17 May 2007


© The Lance Armstrong Foundation

Today is LIVESTRONG DAY, a day of activism and support for those battling cancer, remembrance for those who have lost the fight, and recognition to all others (family, scientists, medical staff, etc) who are trying to find a cure for this horrible disease. This day seeks to support legislation that will enhance early detection efforts, provide more comprehensive treatment and also help with survivorship services. This day, as well as the full-fledged campaign behind it, is spearheaded and run by the Lance Armstrong Foundation, with Mr. Armstrong not only being a legendary Tour de France cycling winner, but also a cancer survivor himself.

You can read about how you can help from this link to the Foundation site. If you can't attend a rally today in your area, at least consider making a contribution or using their online link to Congress to add your name to the millions who want better treatment and support for patients here. Show some support today, even it means just wearing some yellow (the colour adopted by the campaign and is on all of their merchandise).

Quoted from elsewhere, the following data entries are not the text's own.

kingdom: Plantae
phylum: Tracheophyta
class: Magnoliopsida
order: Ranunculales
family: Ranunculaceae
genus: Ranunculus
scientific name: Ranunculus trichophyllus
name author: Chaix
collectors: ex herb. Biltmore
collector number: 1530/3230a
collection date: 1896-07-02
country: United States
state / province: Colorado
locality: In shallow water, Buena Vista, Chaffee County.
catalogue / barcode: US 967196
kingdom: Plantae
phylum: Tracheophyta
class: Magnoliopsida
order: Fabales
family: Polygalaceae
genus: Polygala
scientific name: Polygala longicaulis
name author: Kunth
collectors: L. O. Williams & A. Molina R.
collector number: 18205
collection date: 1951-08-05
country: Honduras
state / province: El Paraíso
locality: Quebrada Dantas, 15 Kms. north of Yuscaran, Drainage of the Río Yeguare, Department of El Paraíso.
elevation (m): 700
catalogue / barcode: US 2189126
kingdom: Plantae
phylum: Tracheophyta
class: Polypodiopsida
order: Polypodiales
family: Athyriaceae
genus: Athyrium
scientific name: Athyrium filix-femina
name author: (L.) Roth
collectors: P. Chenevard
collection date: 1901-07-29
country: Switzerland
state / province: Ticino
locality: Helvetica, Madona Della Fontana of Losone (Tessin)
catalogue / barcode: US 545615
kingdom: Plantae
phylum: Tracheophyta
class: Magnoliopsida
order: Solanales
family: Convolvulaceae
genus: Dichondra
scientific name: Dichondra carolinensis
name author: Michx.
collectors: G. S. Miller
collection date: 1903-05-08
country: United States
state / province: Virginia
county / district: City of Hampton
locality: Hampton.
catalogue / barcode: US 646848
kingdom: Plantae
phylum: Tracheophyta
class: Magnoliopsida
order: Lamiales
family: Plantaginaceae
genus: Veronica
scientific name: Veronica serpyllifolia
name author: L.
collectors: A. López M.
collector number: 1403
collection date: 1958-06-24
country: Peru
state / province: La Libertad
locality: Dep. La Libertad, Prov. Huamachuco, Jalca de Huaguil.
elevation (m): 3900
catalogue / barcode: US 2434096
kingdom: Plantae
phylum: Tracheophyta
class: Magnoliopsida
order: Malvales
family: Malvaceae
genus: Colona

And, not that anybody should need them, but here are two major reasons why LIVESTRONG day is so important (statistics taken from The National Cancer Institute's Surveillance Epidemiology and End Results (SEER) "Cancer Stat Fact Sheets", any bolds used below are mine):

On survival:
"Survival rates can be calculated by different methods for different purposes. The survival rates presented here are based on the relative survival rate, which measures the survival of the cancer patients in comparison to the general population to estimate the effect of cancer. The overall 5-year relative survival rate for 1996-2003 from 17 SEER geographic areas was 64.9%. Five-year relative survival rates by race and sex were: 65.5% for white men; 66.2% for white women; 58.6% for black men; 53.8% for black women."

On lifetime risk:
Based on rates from 2002-2004, 40.93% of men and women born today will be diagnosed with cancer of all sites at some time during their lifetime. This number can also be expressed as 1 in 2 men and women will be diagnosed with cancer of all sites during their lifetime. These statistics are called the lifetime risk of developing cancer. Sometimes it is more useful to look at the probability of developing cancer of all sites between two age groups. For example, 21.16% of men will develop cancer of all sites between their 50th and 70th birthdays compared to 15.56% for women.

When you take in the current estimated US population, (300 million plus), and you factor in the above numbers, the results are alarming. 1 in 2 men and women will be diagnosed with a cancer of all sites (keep in mind that includes the sometimes rather benign skin cancers, too), but the survival rate is only 64.9%, including the more treatable forms. Chances are, if you don't already know a cancer patient, you will very soon...and hopefully it won't be you.

Denial and complacency are deadly, as we all know. Let's get moving on this, people. Let's make our voices heard.